De retour de résidence à la Casa de Velazquez à Madrid Anaïs Boudot inaugure avec « La noche oscura » sa première exposition monographique à la galerie Binôme. Trois ensembles emprunts de la même préciosité constituent cet accrochage d’une grande exigence. De denses tirages noir et blanc traquent de nuit lieux de passages et architectures. Des tirages sur verre avec une dominante dorée donnent une image exaltée de la nature. Des pierres recueillies sur le chemin ayant subi un traitement photographique de type primitif arborent un bleu intense.
Dans tout son travail depuis sa série Exuvies les images d’Anaïs Boudot illustrent un rapport au monde visible lié à la fragilité de nos perceptions. Elle a ainsi toujours testé la résistance des images pour explorer espaces naturels et frontières intimes. Dans les villes espagnoles qu’elle a parcouru elle est partie sur les traces de Thérèse d’Avila et de Jean de la Croix. L’errance sur ces chemins d’une quête spirituelle lui permet de suspendre des visions nouvelles sur des éléments architecturaux que l’ambiance nocturne fragmente.
La prise de vue s’appuie sur le façonnage des formes qu’opère la lumière naturelle, accentuant l’ambiguïté entre positif et négatif. Un second temps de travail s’effectue dans l’atelier , un retour s’y mène du numérique vers l’argentique, et pour contrecarrer les effets de surface trop peu signifiants l’artiste recourt à des procédés anciens. Un dernier temps de mise à vue exploite les formes d’exposition (ou de publication) qui restituent une expérience visuelle en 3D.
Les passages d’un genre à l’autre, d’une espèce à l’autre déclinent un jeu
où feuille, caillou et pierre participent d’un même destin celui de construire pour célébrer une spiritualité dont la quête reste permanente. Les volumes bleus de l’Empyrée deviennent de virtuelles photos 3D de la lumière crue d’Espagne. Anaïs aime se rappeler que le cyanotype dont elle imprègne ses pierres glanées sur les chemins a d’abord été une technique utilisée pour les relevés d’architecte. Elle ressoude la destination de cette technique avec le devenir de ces pierres, si ce n’est qu’il n’est plus aujourd’hui de temple à bâtir.
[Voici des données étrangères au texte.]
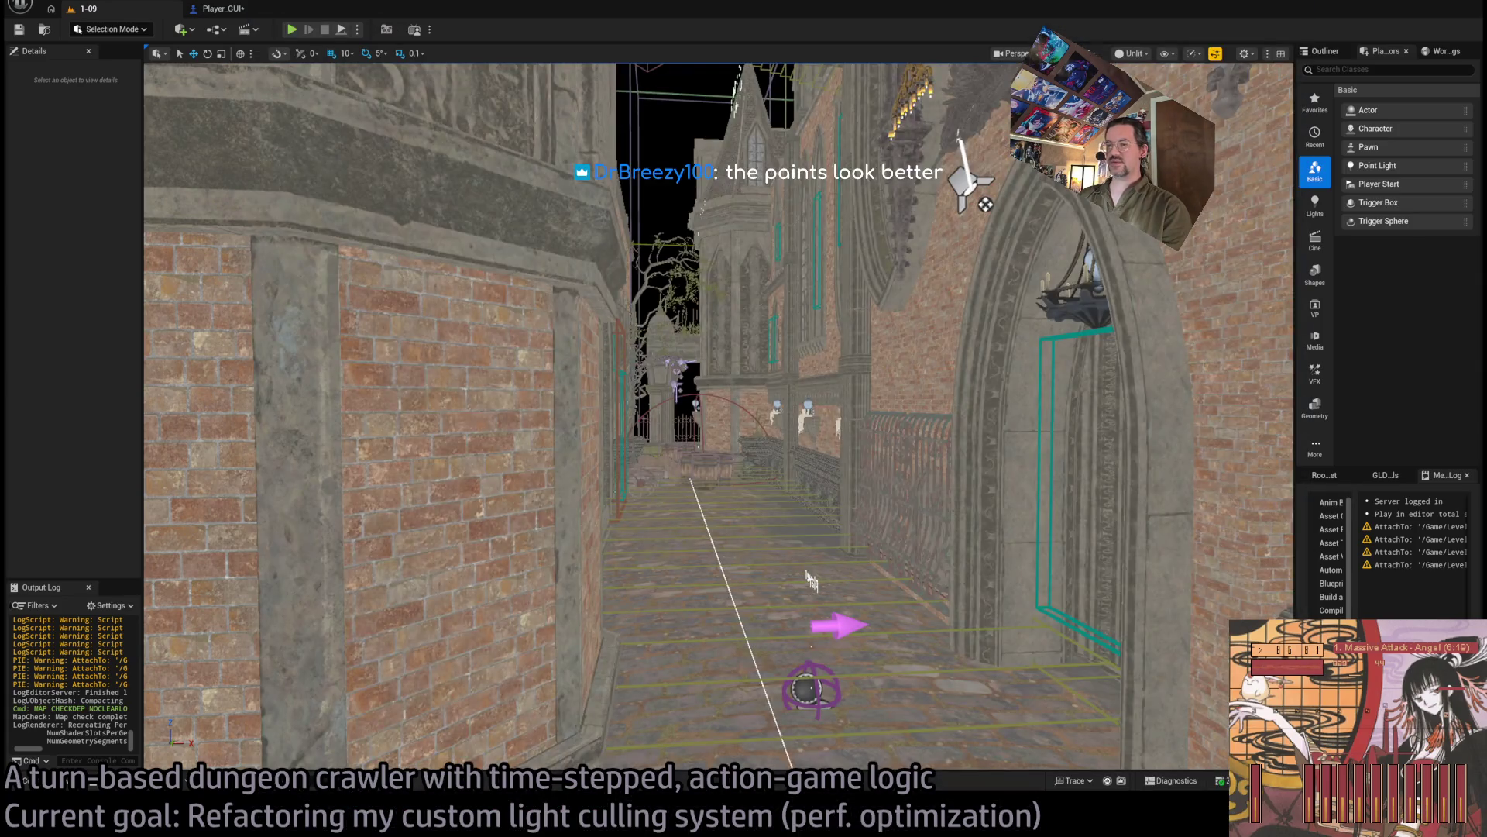
{"action": "key", "text": "alt+Tab"}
Son usage de différentes techniques autant que l’utilisation de divers supports ne se situent pas dans une visée nostalgique. Contrairement à ses prédécesseurs des générations précédentes elle ne se veut pas préoccupée d’histoire du médium, on pourrait qualifier son action de post-pictorialiste. Elle appartient de fait à ces chercheurs de la photographie expérimentale que Marc Lenot nous décrit « en lutte contre les appareils ».
Elle s’en donne toutes les libertés : ainsi à la suavité des papiers jet d’encre Hahnemühle elle appose la couche protectrice d’un verre anti-reflet. Aux images argentiques réhaussées d’or elle donne la transparence d’un cliché verre. Dans la logique de construction de son œuvre, elle n’oublie pas avoir titré son exposition à la galerie des Bains Révélateurs Les fêlures. Pour en continuer de célébrer l’aventure elle réadapte à ces supports fragiles la technique japonaise de la jointure en or qui soulignait d’un trait
la réparation des porcelaines et céramiques brisées.
L’ensemble de ces œuvres denses travaillent à ciel ouvert au cheminement nocturne qui tente de dresser les murs virtuels d’un temple d’aujourd’hui aux variations noir, or et bleu. Dans ce temple éclairé par « les éclats de la lune morte » nous interrogeons autant la nature que les constructions humaines et leur devenir.